» **TASK DESCRIPTION**: A faithful copy of the entries is needed, one that leaves out the pictures.

(Collected data entries)

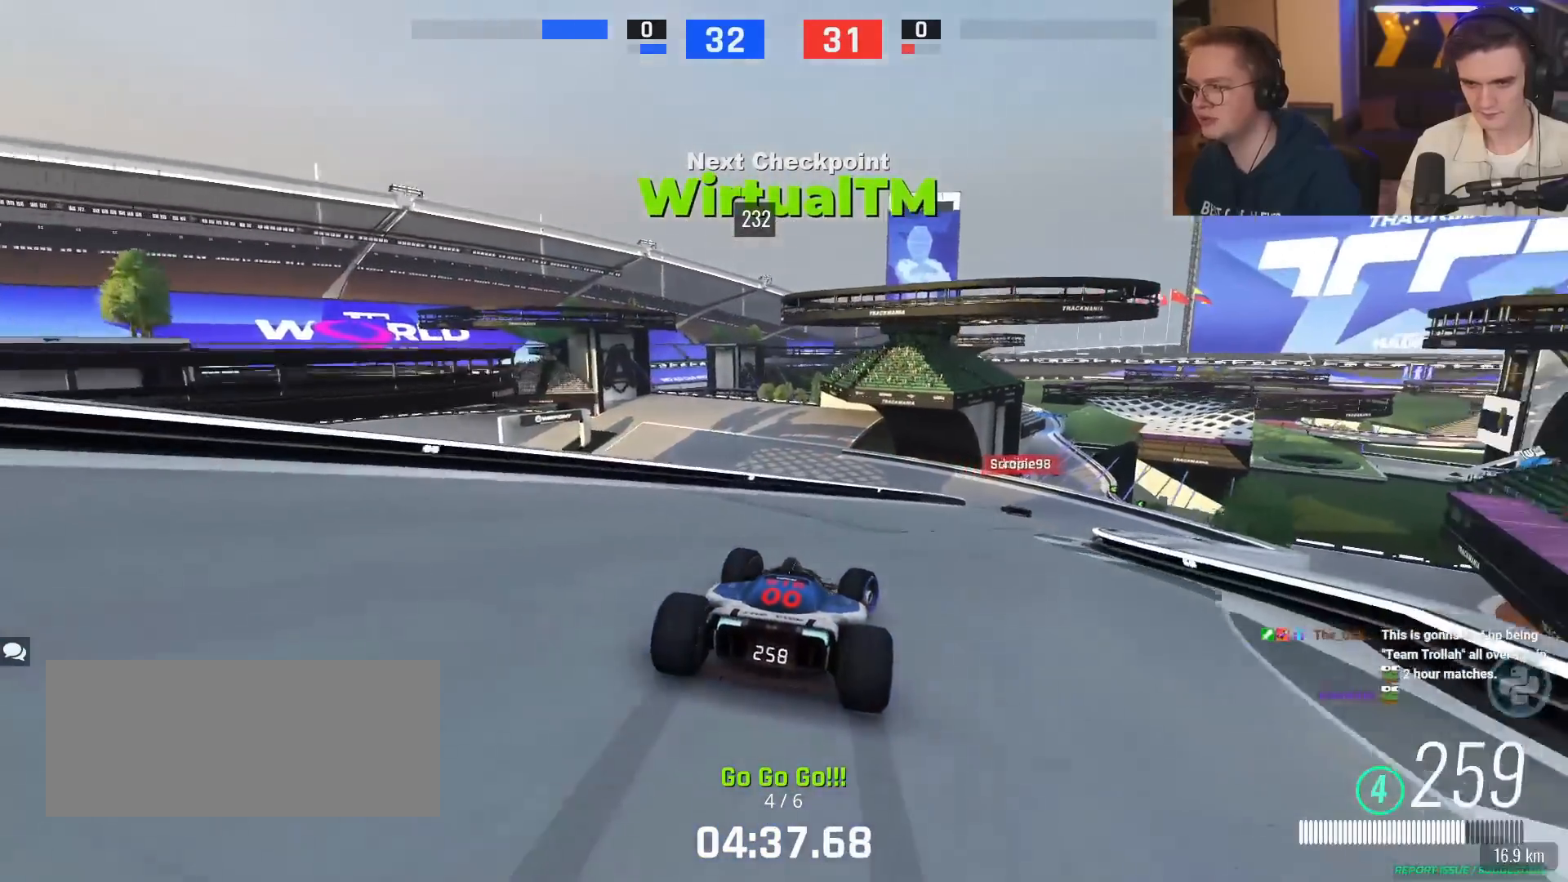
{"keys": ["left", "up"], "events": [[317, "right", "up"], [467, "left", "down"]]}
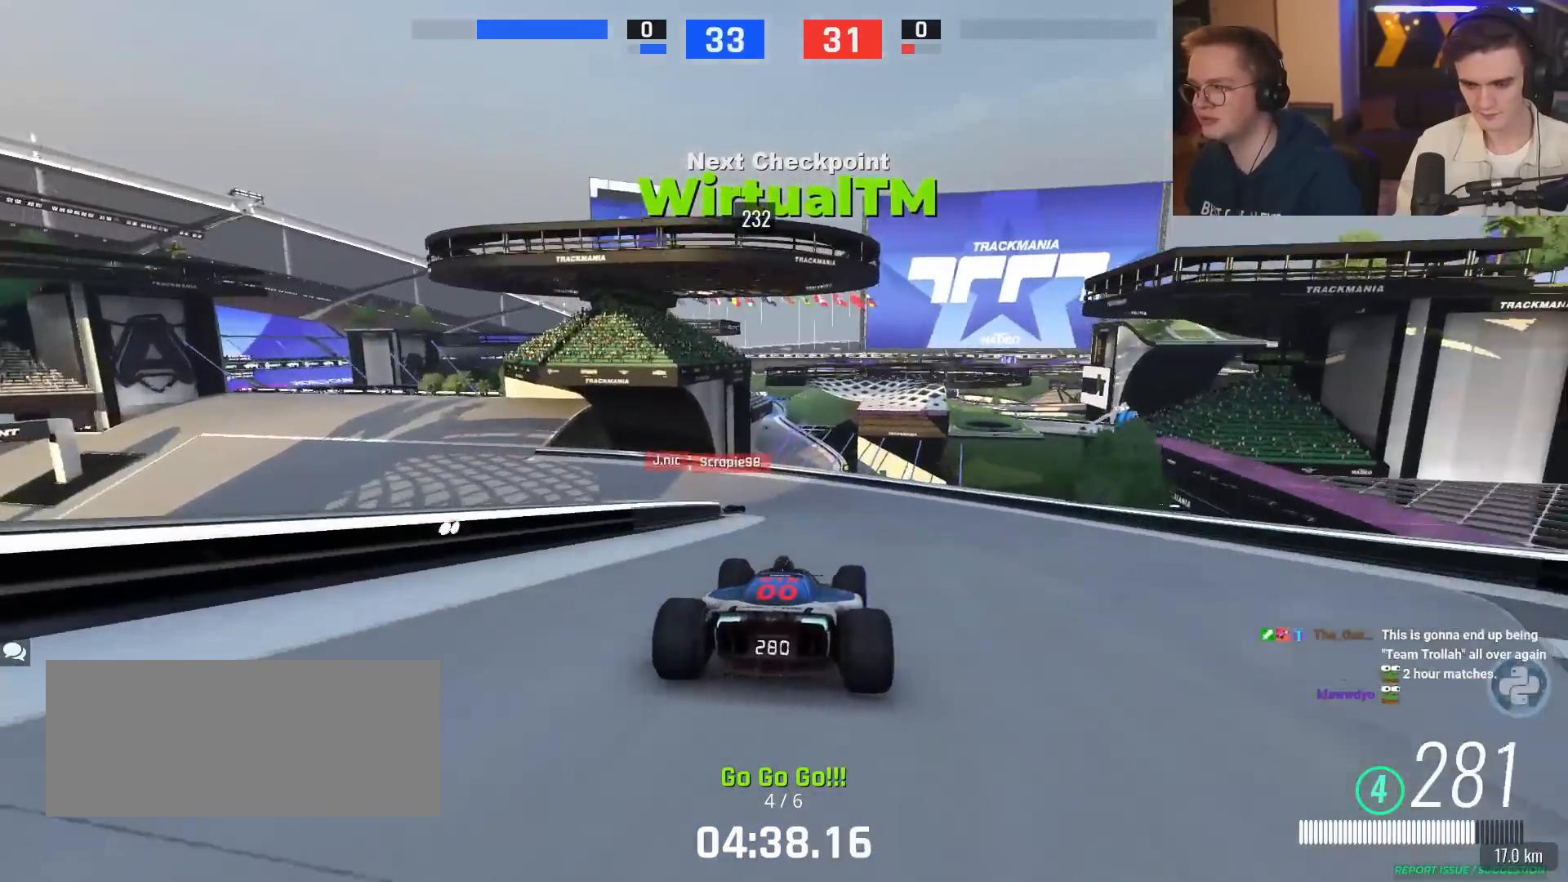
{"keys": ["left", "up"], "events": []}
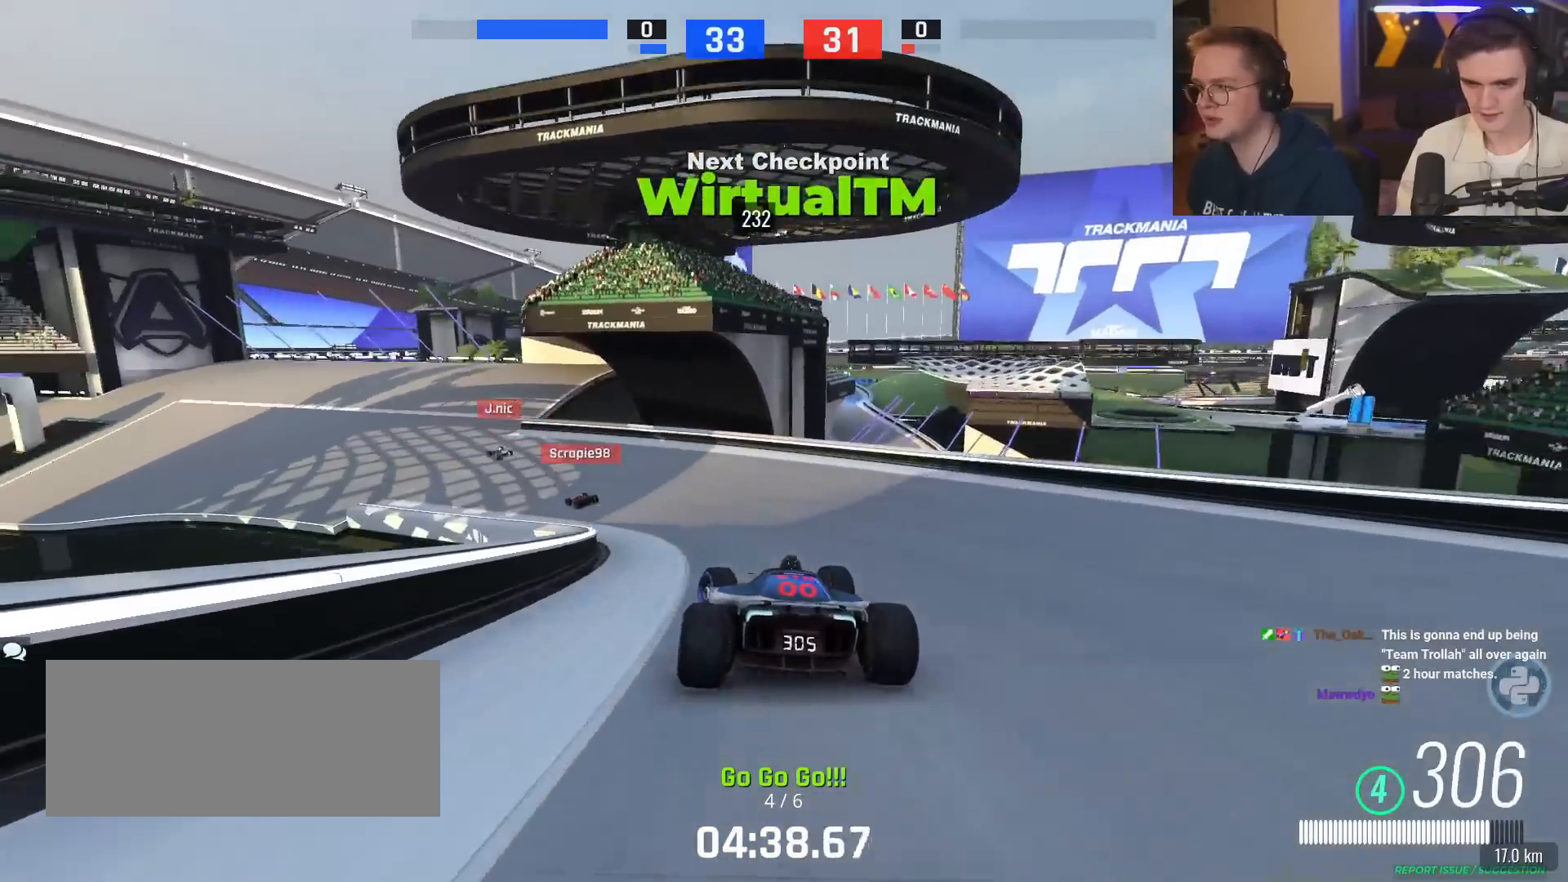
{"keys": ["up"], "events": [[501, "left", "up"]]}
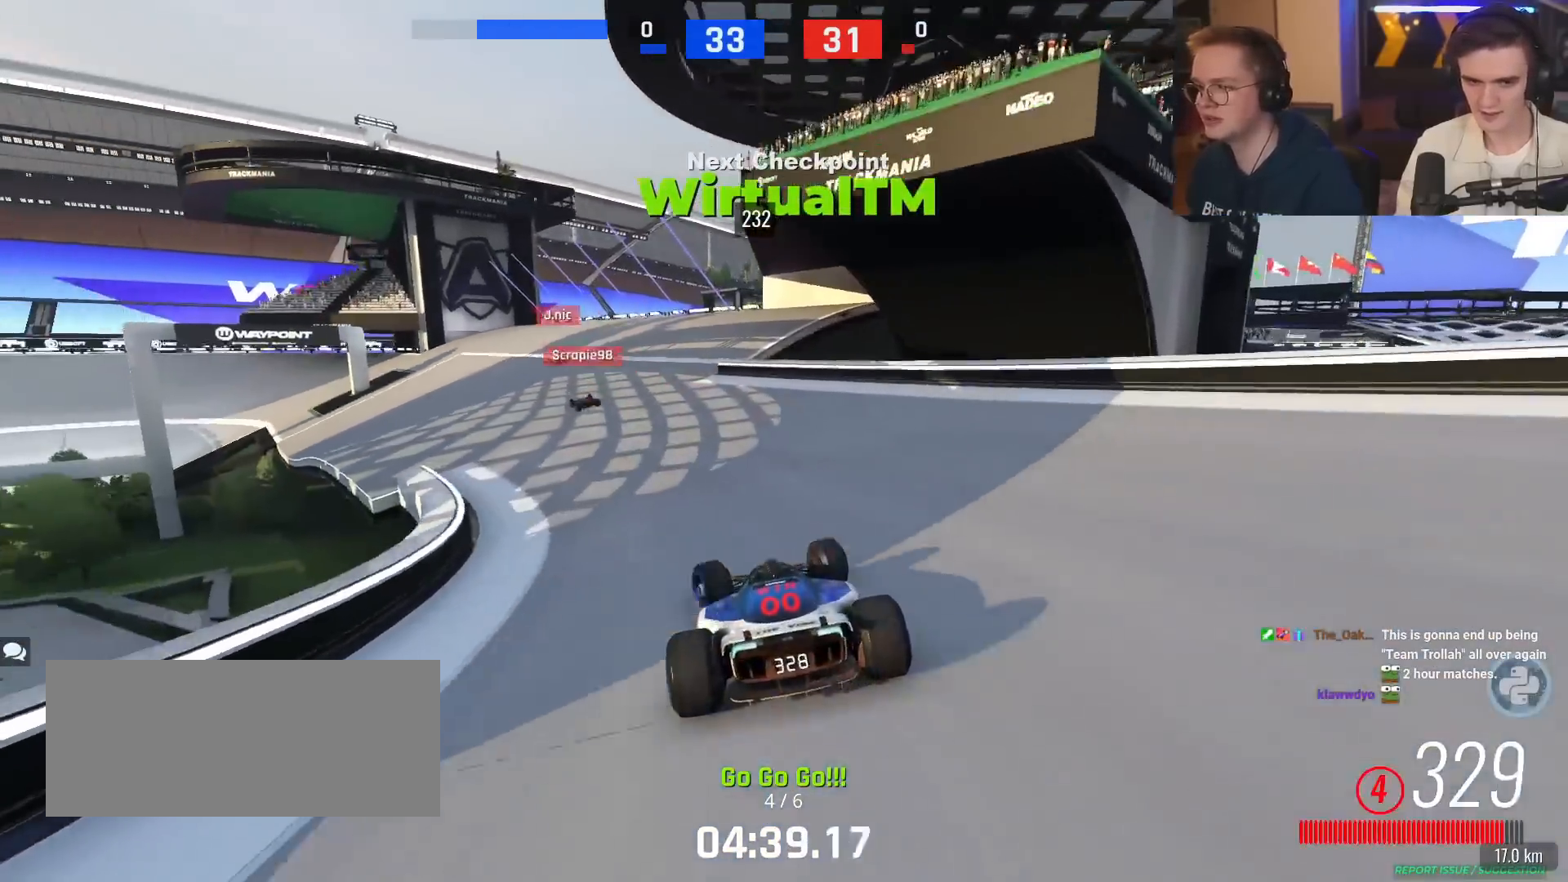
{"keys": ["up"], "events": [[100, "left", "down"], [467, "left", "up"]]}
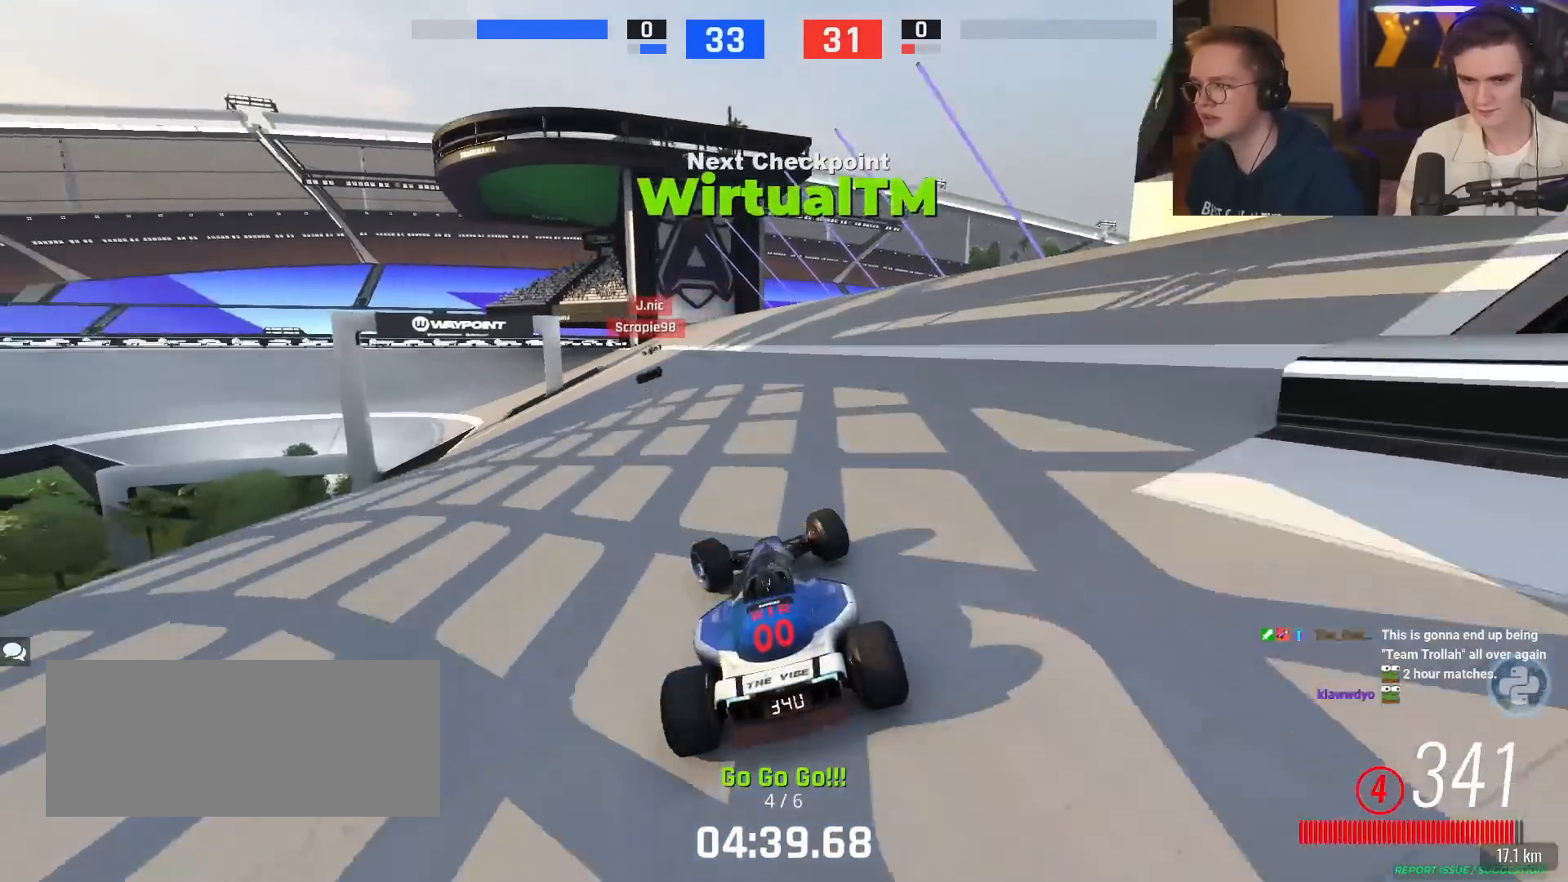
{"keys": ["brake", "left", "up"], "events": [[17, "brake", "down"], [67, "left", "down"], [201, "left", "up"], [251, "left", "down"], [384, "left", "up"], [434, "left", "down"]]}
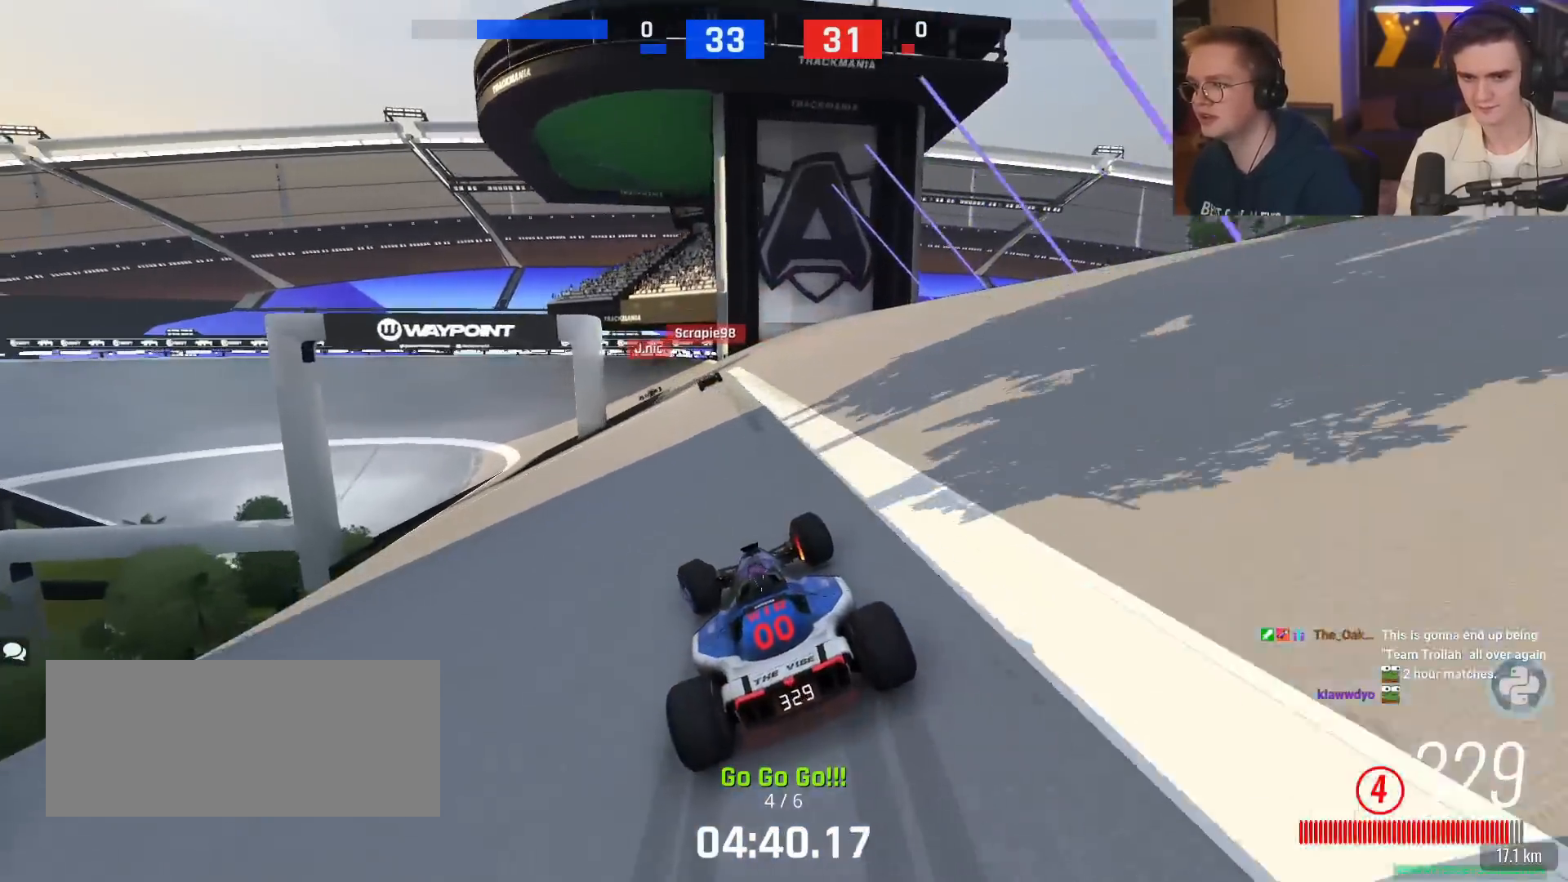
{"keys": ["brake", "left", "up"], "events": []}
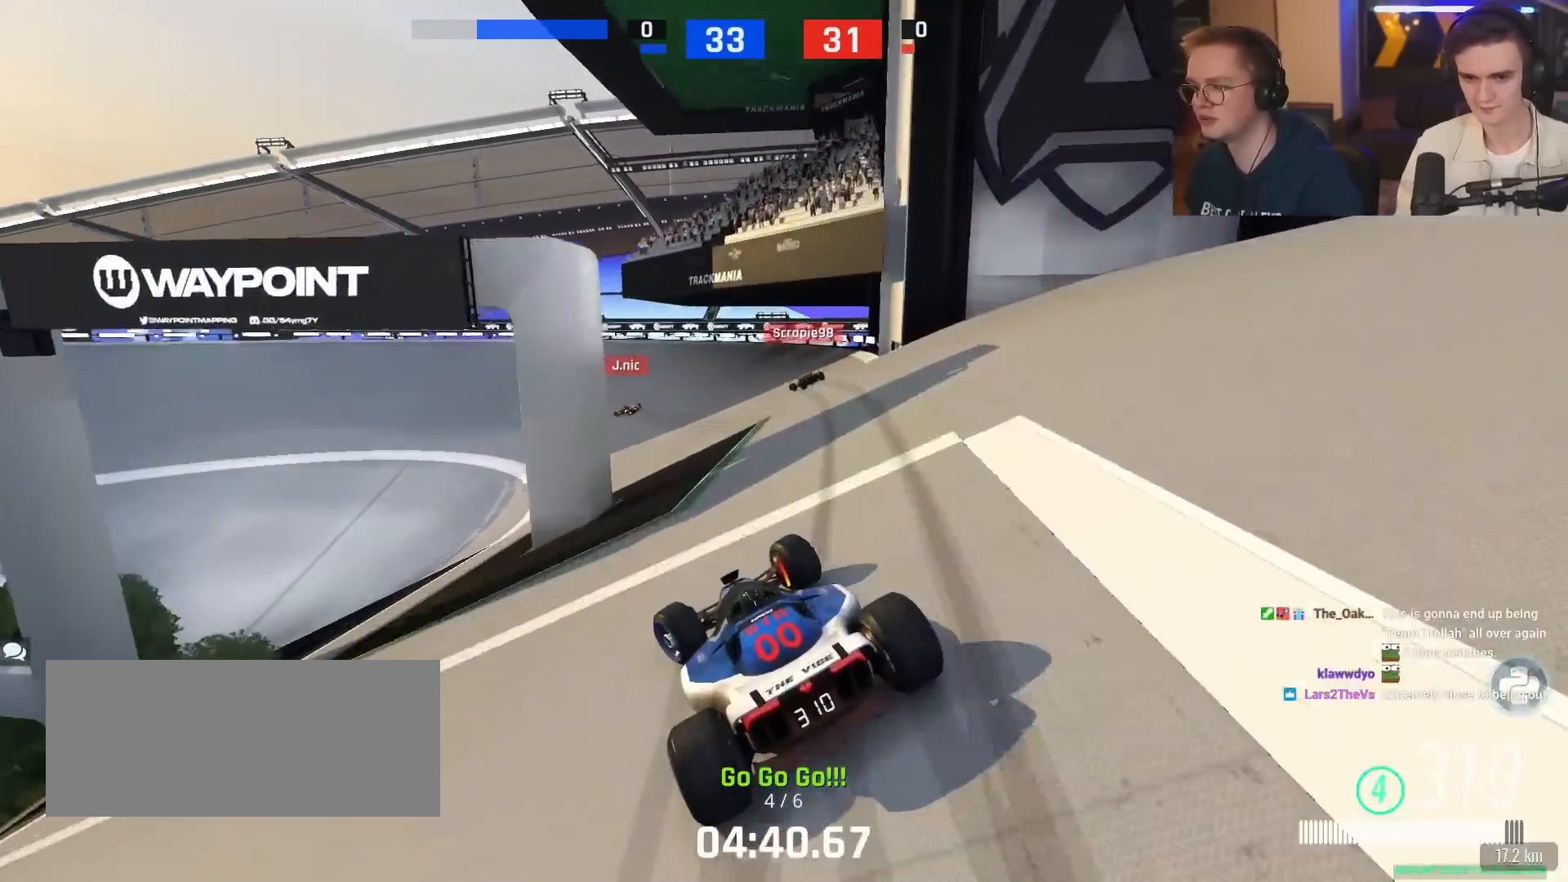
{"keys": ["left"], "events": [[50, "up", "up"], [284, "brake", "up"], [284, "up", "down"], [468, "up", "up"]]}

» **OUTPUT**:
{"keys": ["left", "up"], "events": [[317, "right", "up"], [467, "left", "down"]]}
{"keys": ["left", "up"], "events": []}
{"keys": ["up"], "events": [[501, "left", "up"]]}
{"keys": ["up"], "events": [[100, "left", "down"], [467, "left", "up"]]}
{"keys": ["brake", "left", "up"], "events": [[17, "brake", "down"], [67, "left", "down"], [201, "left", "up"], [251, "left", "down"], [384, "left", "up"], [434, "left", "down"]]}
{"keys": ["brake", "left", "up"], "events": []}
{"keys": ["left"], "events": [[50, "up", "up"], [284, "brake", "up"], [284, "up", "down"], [468, "up", "up"]]}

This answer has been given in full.